◆ **QUESTIONS TO ANSWER**:
[1] Print everything in the job posting from "Summary: Responsible for" down to "equivalent technical experience.".
[2] Summarize the job posting in two sentences.

EXERCISE PASSAGE: Begin

Senior Engineer, Systems

Health Support Center

Brentwood, TN Posted 7/1/2025 Full Time

Summary: Responsible for designing, implementing, and maintaining enterprise monitoring and observability solutions, with a focus on LogicMonitor and related monitoring platforms. Works closely with IT teams and stakeholders to ensure full infrastructure visibility, reduce alert noise, automate monitoring workflows, and improve system performance. This role plays a key part in establishing best practices for logging, metrics, and alerting, while leveraging automation to optimize monitoring efficiency. Provides technical leadership and contributes to the long-term monitoring strategy for the organization.

Qualifications:Education:

  • Bachelors degree in Engineering, Mathematics, Computer Science or equivalent technical experience.

Licenses/Certification:

  • CompTIA Server+ or Network+ (preferred).
  • ITIL Foundation Certification (preferred).

EXERCISE PASSAGE: End
ENTRIES SUPPLIED: Begin

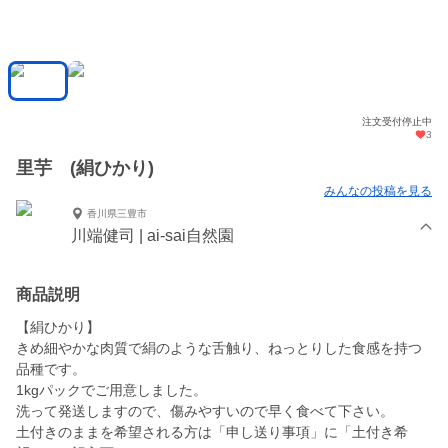
注文受付停止中
3
里芋 (絹ひかり)
みんなの投稿を見る
香川県三豊市
川端健司 | ai-sai自然園
商品説明
【絹ひかり】
きめ細やかな肉質で絹のような舌触り、ねっとりした食感を持つ
品種です。
1kgパックでご用意しました。
洗って発送しますので、傷みやすいので早く食べて下さい。
土付きのままを希望される方は「申し送り事項」に「土付き希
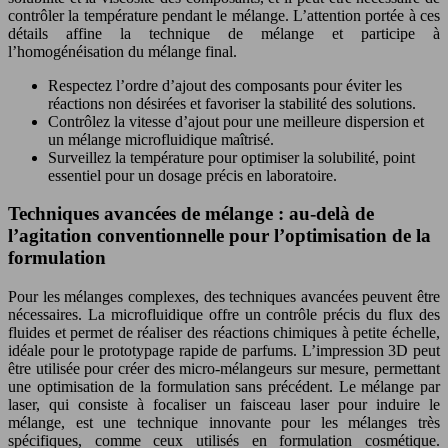
contrôler la température pendant le mélange. L’attention portée à ces
détails affine la technique de mélange et participe à
l’homogénéisation du mélange final.
Respectez l’ordre d’ajout des composants pour éviter les
réactions non désirées et favoriser la stabilité des solutions.
Contrôlez la vitesse d’ajout pour une meilleure dispersion et
un mélange microfluidique maîtrisé.
Surveillez la température pour optimiser la solubilité, point
essentiel pour un dosage précis en laboratoire.
Techniques avancées de mélange : au-delà de
l’agitation conventionnelle pour l’optimisation de la
formulation
Pour les mélanges complexes, des techniques avancées peuvent être
nécessaires. La microfluidique offre un contrôle précis du flux des
fluides et permet de réaliser des réactions chimiques à petite échelle,
idéale pour le prototypage rapide de parfums. L’impression 3D peut
être utilisée pour créer des micro-mélangeurs sur mesure, permettant
une optimisation de la formulation sans précédent. Le mélange par
laser, qui consiste à focaliser un faisceau laser pour induire le
mélange, est une technique innovante pour les mélanges très
spécifiques, comme ceux utilisés en formulation cosmétique.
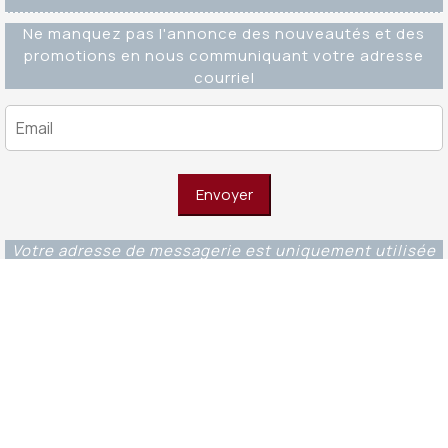
Ne manquez pas l'annonce des nouveautés et des
promotions en nous communiquant votre adresse
courriel
Votre adresse de messagerie est uniquement utilisée
pour vous envoyer notre lettre d'information ainsi que
des informations concernant nos activités. Vous
pouvez à tout moment utiliser le lien de
désabonnement intégré dans chacun de nos mails.
Editions Ouverture WordPress Theme
© 2023 -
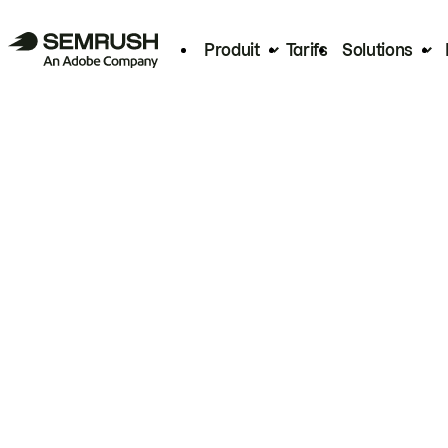
Produit
Tarifs
Solutions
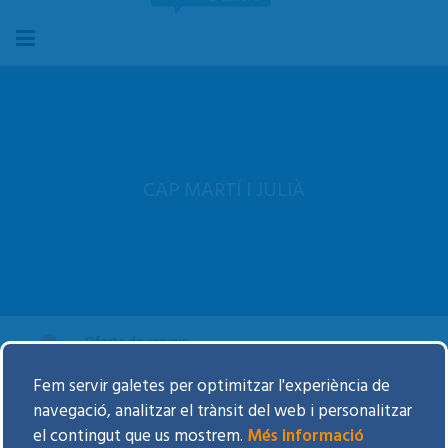
CAP MARTÍ I JULIÀ
Oferta de serveis
Fem servir galetes per optimitzar l'experiència de
Visitar-se al CAP
navegació, analitzar el trànsit del web i personalitzar
el contingut que us mostrem.
Més informació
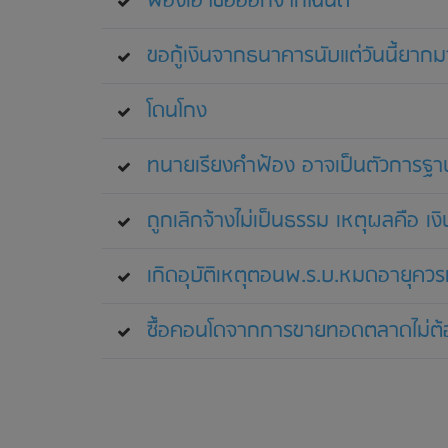
ฟ้องเอาชื่อออกจากโฉนด
ขอกู้เงินจากธนาคารนับแต่วันนี้ยาก
โดนโกง
ทนายเรียงคำฟ้อง อาจเป็นตัวการฐาน
ถูกเลิกจ้างไม่เป็นธรรม เหตุผลคือ เง
เกิดอุบัติเหตุตอนพ.ร.บ.หมดอายุควร
ซื้อคอนโดจากการขายทอดตลาดไม่ต้อง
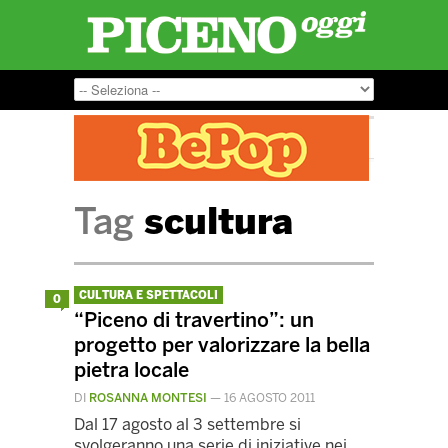
Tag
scultura
CULTURA E SPETTACOLI
0
“Piceno di travertino”: un
progetto per valorizzare la bella
pietra locale
DI
ROSANNA MONTESI
—
16 AGOSTO 2011
Dal 17 agosto al 3 settembre si
svolgeranno una serie di iniziative nei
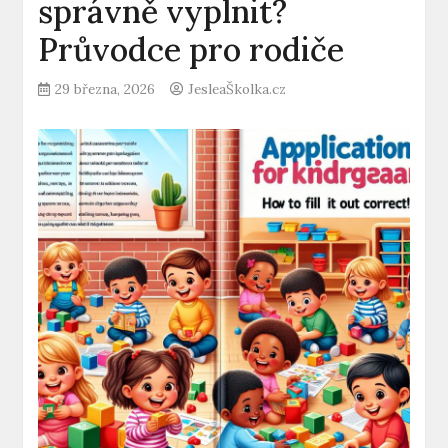
správně vyplnit?
Průvodce pro rodiče
29 března, 2026
JesleaŠkolka.cz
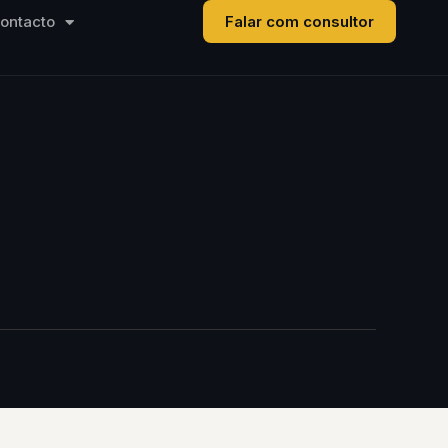
ontacto
Falar com consultor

ENTRIES SUPPLIED: End

◆ **RESULTS OF THE EXERCISE**:
[1]
Summary: Responsible for designing, implementing, and maintaining enterprise monitoring and observability solutions, with a focus on LogicMonitor and related monitoring platforms. Works closely with IT teams and stakeholders to ensure full infrastructure visibility, reduce alert noise, automate monitoring workflows, and improve system performance. This role plays a key part in establishing best practices for logging, metrics, and alerting, while leveraging automation to optimize monitoring efficiency. Provides technical leadership and contributes to the long-term monitoring strategy for the organization.

Qualifications:Education:

  • Bachelors degree in Engineering, Mathematics, Computer Science or equivalent technical experience.

[2] The Health Support Center in Brentwood, TN, posted a full-time Senior Engineer, Systems position on 7/1/2025. The role involves designing, implementing, and maintaining enterprise monitoring and observability solutions with a focus on LogicMonitor, and it requires a bachelor's degree in engineering, mathematics, computer science, or equivalent technical experience, with CompTIA Server+ or Network+ and ITIL Foundation certification preferred.